I shall be celebrating Thomas Edison, for his discovery of how to record sound, so that now, 30 years after his death, I can still enjoy the genius of Jacques Brel. Even though it now turns out that maybe the first person to record sound was in fact Edouard-Leon Scott de Martinville, but everyone forgot him because his name is harder to remember.
Comedian and writer
This Christmas, I shall be thinking about girls, because the current generation of teenagers will be the first women not to face the prospect of cervical cancer. Unless their parents are such vicious bigots that they would choose to see their daughters die young as a twisted punishment for adolescent promiscuity, they’ll be inoculated against HPV, the virus that causes 70 per cent of cervical cancers. So hooray for them – I’ll be raising my glass to their healthy futures, and hoping that other cancer vaccinations follow quickly.
Comedian and writer
Someone recently asked me if being an atheist was a joyless experience. As though one cannot hope to enjoy the universe and all its myriad contents, colours, shapes and possibilities without believing it was thrown together in a week by a magic superbeing. Anyway, is it not far more joyless to slavishly attend church to avoid Hell, or cover yourself head to foot in a burkha? I like the idea that I live in a world that has been millions of years in the making, and that will exist millions of years after I’m gone. I only get to be a momentary part of it but this doesn’t make me feel so small and insignificant that I reach for a made-up meaning. It makes me grateful for the short window of life I’ve been granted and pushes me to make the most of every moment.
Singer and songwriter
This Christmas I will enjoy thinking about “chance” or, perhaps more accurately, probability. I was in a random restaurant with friends the other week and as we mentioned another mutual friend, he walked through the door. Everybody gasped at the wondrous coincidence, but chance is a deceptive beast. What about all the other times I mentioned my friend and he didn’t walk through the door? For 24 hours a day, seven days a week, nothing particularly coincidental or spooky happens at all. Life isn’t stranger than fiction, it’s much, much duller. This comforts me because it means it’s up to me to make life interesting and I can do far better than a chance meeting in a curry house.
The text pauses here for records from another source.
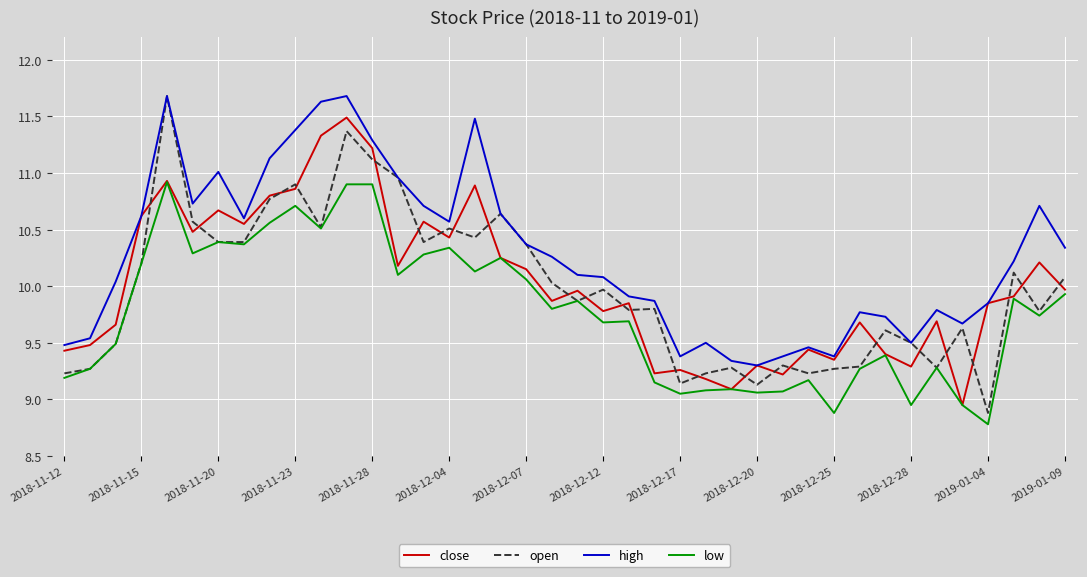

What is the highest value of the high series?

11.7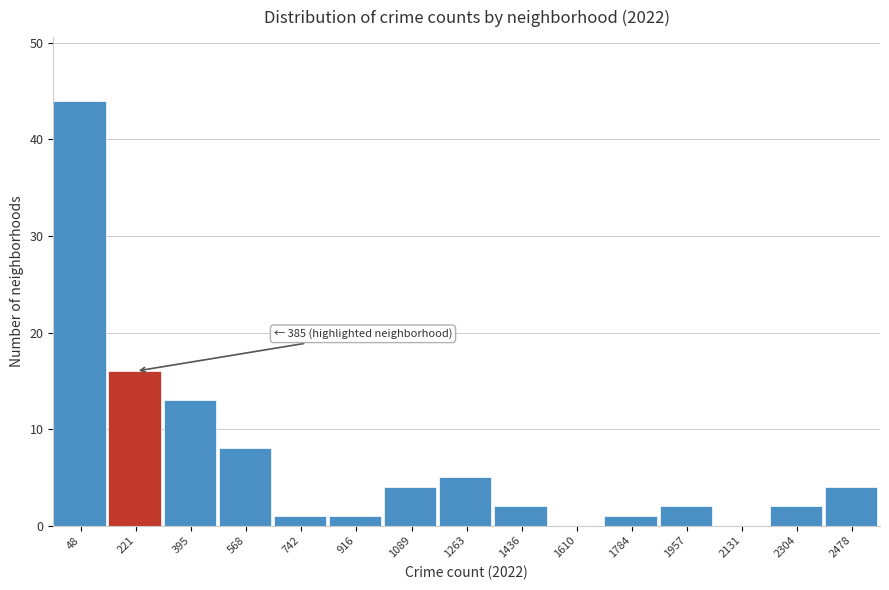

Reading left to right, what are all the values shown in this chart?

48=44	221=16	395=13	568=8	742=1	916=1	1089=4	1263=5	1436=2	1610=0	1784=1	1957=2	2131=0	2304=2	2478=4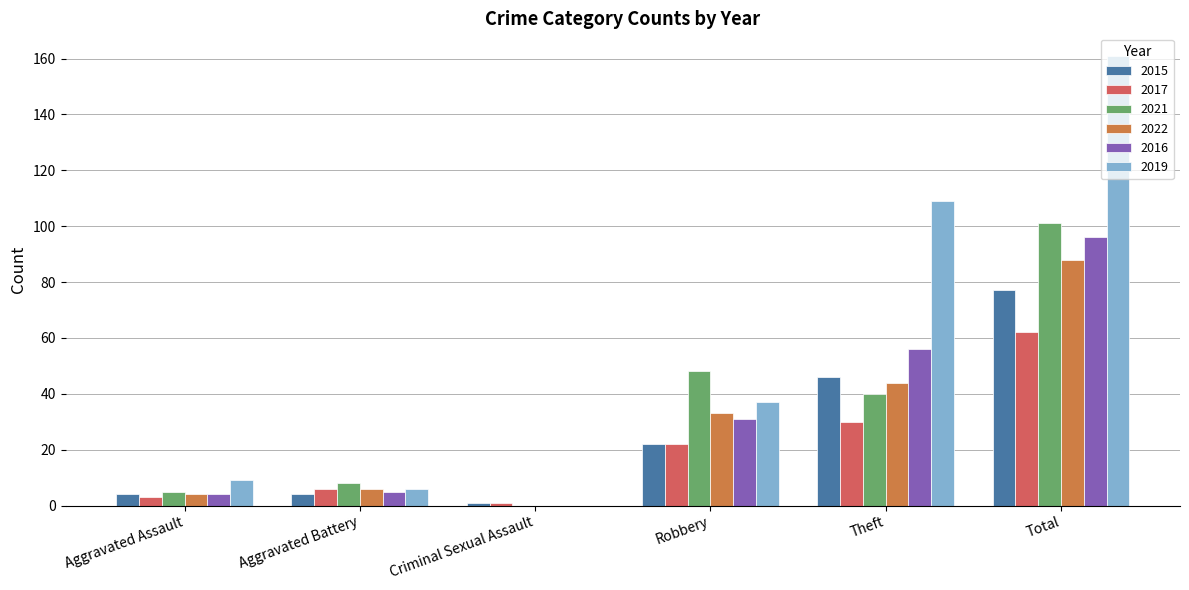

Which series has the largest total across all categories?

2019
I never liked science class at all. But, then, you never got to play with a bunsen burner in RE. I’ve never wanted to know how magic tricks are done, so part of me probably always yearned to believe in something more than our puny selves. But on a practical level, I do enjoy the way bicarbonate of soda makes pigeons explode. And the way a Mentos mint expedites the release of carbon dioxide when dropped into a bottle of Fanta. So I’m unsure. So what? Galileo was a devout Roman Catholic.
Doctor and science writer
This Christmas I’m going to be thinking about what a magical and amazing place the world can be without any recourse to nonsense; that people can get pain relief simply from taking a sugar pill, or a salt-water injection; that we can have an almost psychic sense that a friend is in trouble, from barely perceptible unconscious social cues; that improbable things really do happen; and people really can meet, and fall in love, with a depth so great that it feels as if it was always meant to be. These are all things to be celebrated, because even if there is no destiny and no magic, the effects are still the same.